Saturday, May 27, 2017

CF Awareness Month Day 27 - Inspirations


I'd say one of the biggest inspirations in my life right now is my grandmother (Oma).  Sadly, Oma passed away in March of this year.  But she made it to almost 91, and crammed a lot of living into those 91 years!

Part of what makes her so inspirational to me and my fight against cystic fibrosis is this:

My grandfather had a stroke that left him permanently disabled and confined to a wheelchair in 1997.  Eventually, he came back home, where my grandmother took care of him.  Then, two days before her 73rd birthday in April 1999, my grandmother ALSO had a stroke that left her permanently disabled and confined to a wheelchair.  This was a hard blow, and required a lot of adjustment and hard work from the family to help make sure both my grandparents would be taken care of.

But Oma wasn't about to let this knock her down for good.  Despite the frustrations of having half of her body permanently paralyzed, she was determined to keep on living the way she wanted to be living.  She wanted to live at home, in her house, so she made it happen.  It was hard work and sometimes mentally exhausting continuously finding people to hire and help out with the cleaning, cooking, yard work, driving to and from doctor's appointments, grocery shopping, etc., but she made it work.  She also took charge of my grandfather's care again, finding rehab facilities for him to live in, and eventually finding a way to move him back home with her until he passed away.  She set her goal, and she was determined to make it work - and make it work, she did, for 15 years.

Aside from persevering through the mental exhaustion of running a house when you are elderly and paralyzed, as well as keeping up with never-ending paperwork for insurance, retirement, my grandfather's living arrangements, etc., Oma also dealt with physical frustrations every day.  No longer able to walk on her own, everyday tasks were now either 10x more difficult or flat out impossible.  Things like getting in and out of bed, using the bathroom, getting dressed in the morning, and even eating and drinking took a lot of effort, energy, and concentration.  But she never let that get her down.  For 18 years, she jumped at any and every chance to receive physical therapy to keep herself as strong as possible.

Most importantly, she remained joyful and kind, and definitely kept her sense of humor.  Everyday life was difficult, but she loved each day she was given.  She found ways to still enjoy life and bless the lives of others, despite her limitations from the stroke.  She loved people, and she loved the Lord, and she let everyone she met know it.  And when she was determined to accomplish something, heaven help the man who tried to stand in her way!  She remained a strong and independent spirit right up to the end.

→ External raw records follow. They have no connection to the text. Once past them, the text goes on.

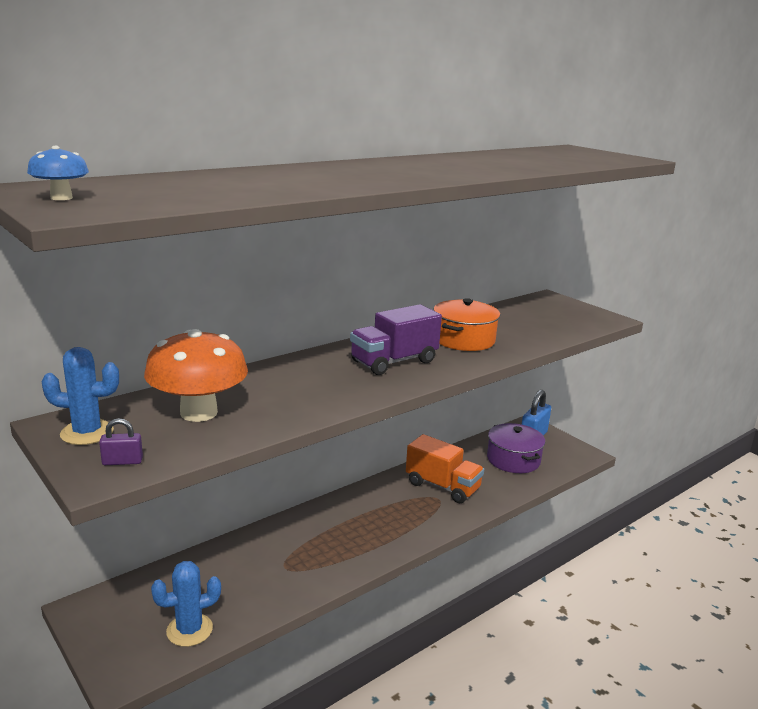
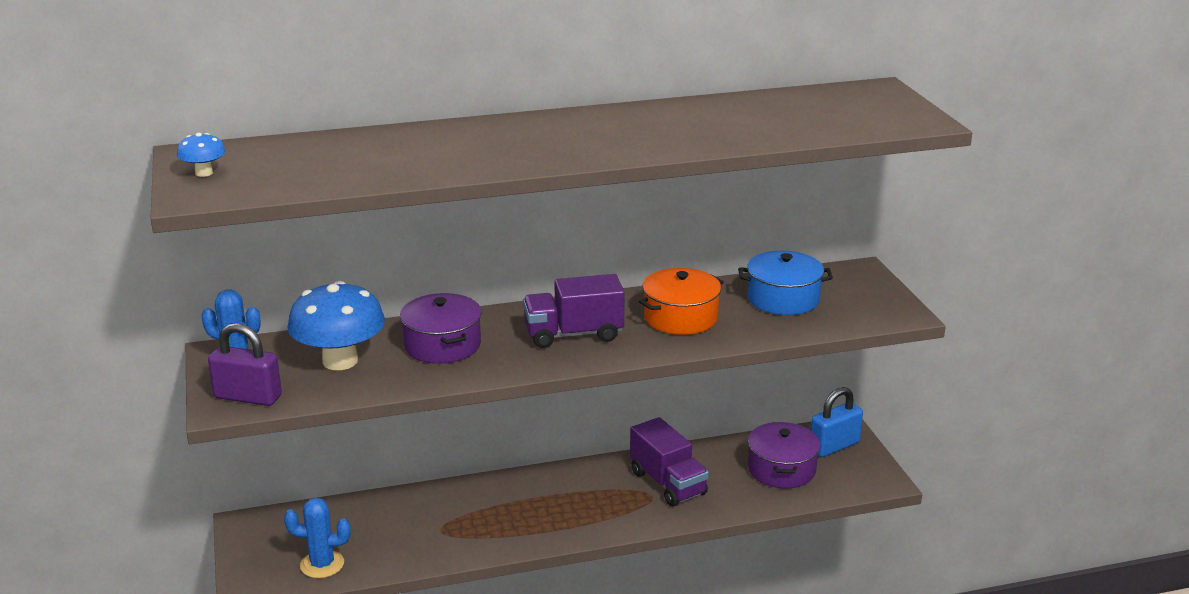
camera: 25 degrees right, 5 degrees up
purple padlock [99,418,143,465] -> purple padlock [208,323,282,406], size x1.96
orange mushroom [144,329,248,422] -> blue mushroom [288,281,385,370]
orange truck [406,434,484,503] -> purple truck [630,417,709,506]
none -> purple pot [400,293,482,364]
none -> blue pot [738,251,833,315]

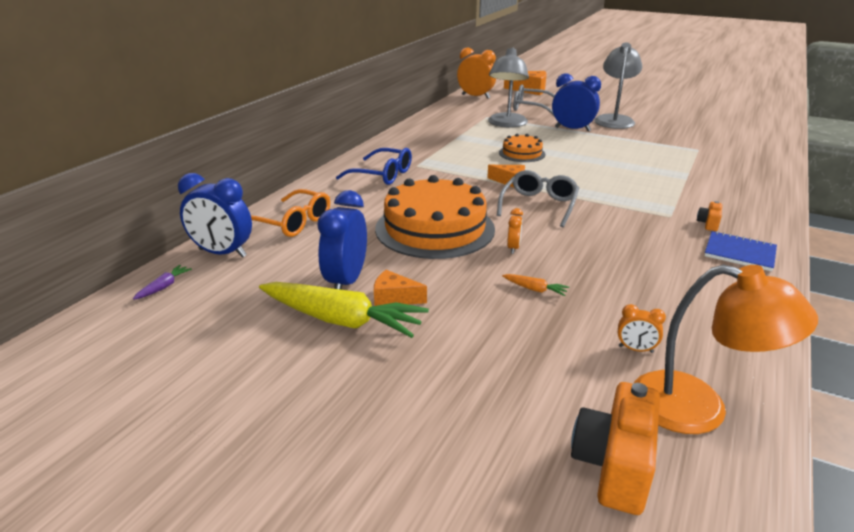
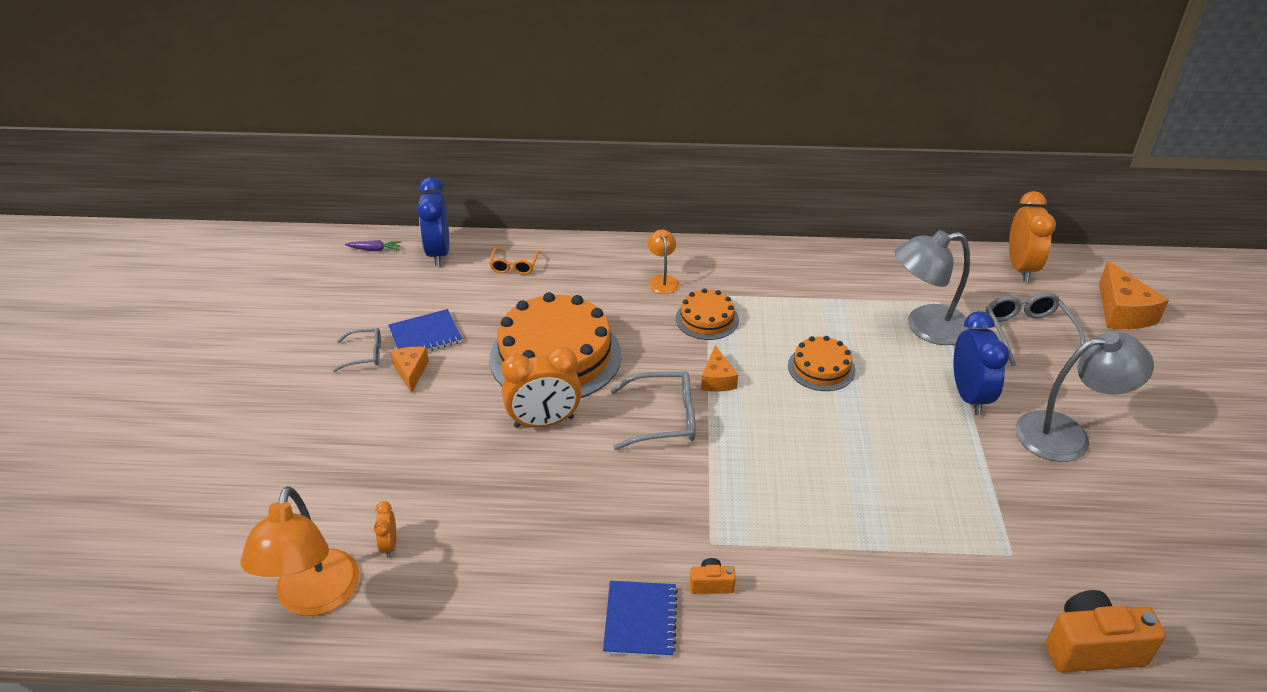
camera: 65 degrees right, 10 degrees up
orange glasses [251,189,330,237] -> orange glasses [489,248,539,275], size x0.60
yellow carrot [259,282,429,338] -> grey glasses [333,328,381,372]
blue clock [317,190,367,290] -> blue notebook [388,309,462,352]
blue glasses [336,148,412,185] -> orange lamp [647,230,679,294]
orange carrot [502,274,569,296] -> none
orange clock [507,208,523,254] -> orange clock [502,347,582,428], size x2.07
orange camera [571,382,660,515] -> orange camera moved to [1045,590,1166,673]
none -> orange cake [676,288,739,340]

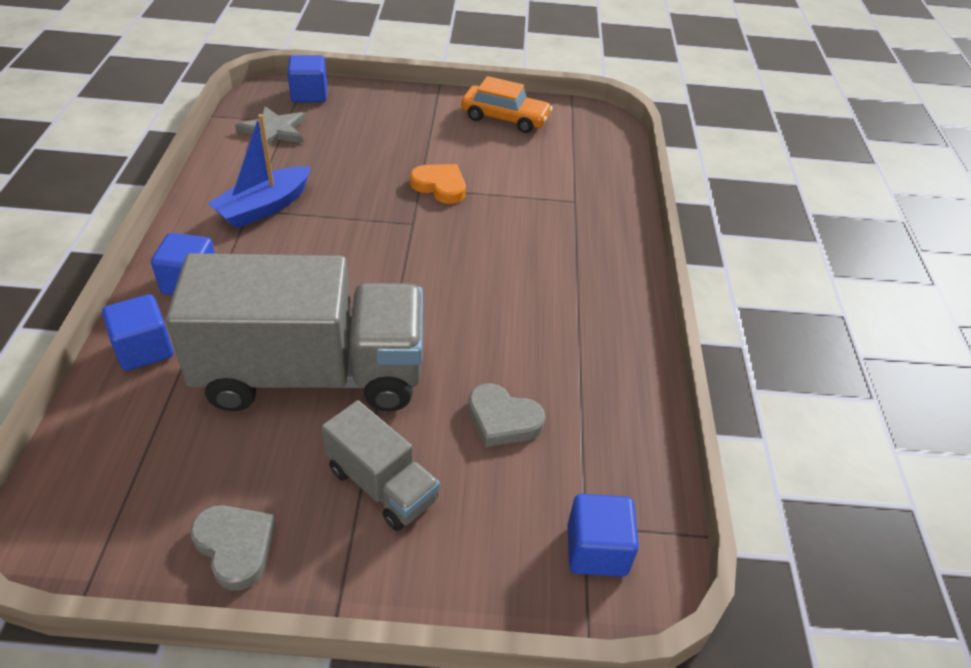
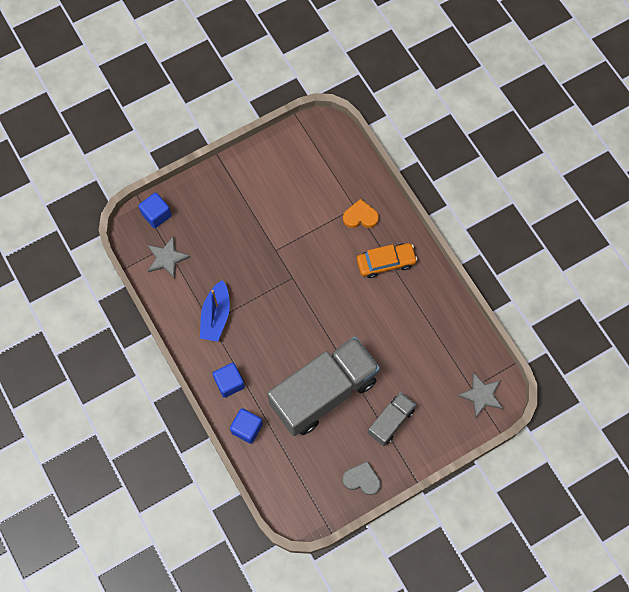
camera: 30 degrees left, 25 degrees up
grey truck [321,400,440,531] -> grey truck turned 60 degrees counterclockwise [368,392,416,446]
orange heart [410,164,466,204] -> orange heart moved to [343,199,379,228]
orange car [461,76,553,133] -> orange car moved to [357,243,418,278]
grey heart [468,383,545,447] -> none
blue cube [567,494,639,577] -> grey star [458,372,503,417]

I miss my grandmother very much, but love the memories and legacy she has left with me.  Her determination to still love life and live it the way she wanted to live it despite her handicap are a fantastic reminder to me to enjoy this life I've been given, even when CF has me down in the dumps.  Despite a life-shortening chronic illness that I know will never go away, I can still choose to find joy in each day, love those around me, and strive to make the most of every day I'm given.  Also, once I make up my mind to do something - just try and stop me. 😉

We love and miss you, Oma.  Thank you for being such an amazing and inspirational example of a strong, independent, determined, and godly woman to all your daughters and granddaughters.